In a separate report, Gartner also predicted that "AI technologies will be virtually pervasive in almost every new software product and service." The report noted that in January 2016, the term artificial intelligence was not among the top 100 search terms on Gartner.com, but ranked No. 7 by May 2017.
"As AI accelerates up the hype cycle, many software providers are looking to stake their claim in the biggest gold rush in recent years," said Jim Hare, research vice president at Gartner. "AI offers exciting possibilities, but unfortunately, most vendors are focused on the goal of simply building and marketing an AI-based product rather than first identifying needs, potential uses and the business value to customers."
Gridsum Ready for Greenfield Expansion
Gridsum's Qi touted the company's ability to grow its average revenue per customer by meeting client needs even as it expanded its number of customers. That dual success stemmed from its ability to create new products and services that address companies' needs.

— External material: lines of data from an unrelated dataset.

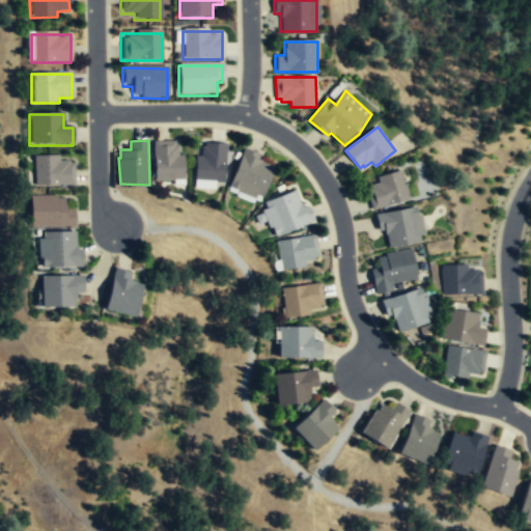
[(152,182),(184,182),(184,156),(176,156),(176,143),(152,143),(152,182)]
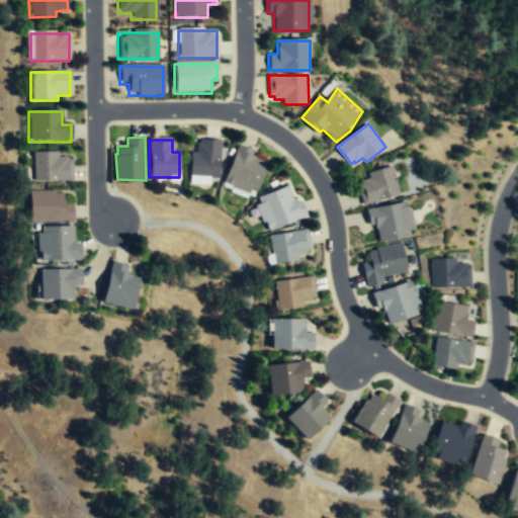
[(219,180),(220,141),(195,141),(195,153),(189,153),(188,179),(219,180)]
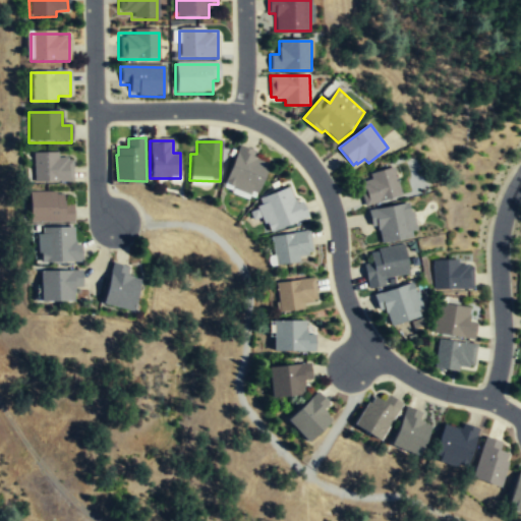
[(225,188),(256,197),(267,163),(255,159),(257,152),(237,146),(225,188)]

He sees the Chinese enterprise market for AI solutions as particularly promising.
"The enterprise software market in China remains relatively greenfield with few well developed domestic players," Qi said in his third-quarter remarks. "As companies in China become increasingly sophisticated, we believe that our intelligent cloud-based solutions can help them make important data-driven decisions that will be vital to their future growth."
The company announced two days ago that it would launch an intelligent customer relationship management system using AI and has said it was focusing intently on developing products and services targeting the industrial internet of things (IIoT).
In a recent interview with CNBC, the company's co-CFO Ravi Sarathy said that IIoT and Made in China 2025, the initiative designed to upgrade Chinese industry, would "turbocharge" the need for more sophisticated solutions. Sarathy described enterprise AI as "much more focused vertically to understand the things that drive industries and solve industry and enterprise issues, which rely on much more complex mathematical correlations between variables."
He added: "Once you start having big data platforms for manufacturing and industry, you'll see an increase in productivity. You'll see an interaction of devices from a manufacturing as well as a consumer basis that is going to revolutionize our lives but also the structure of our economies."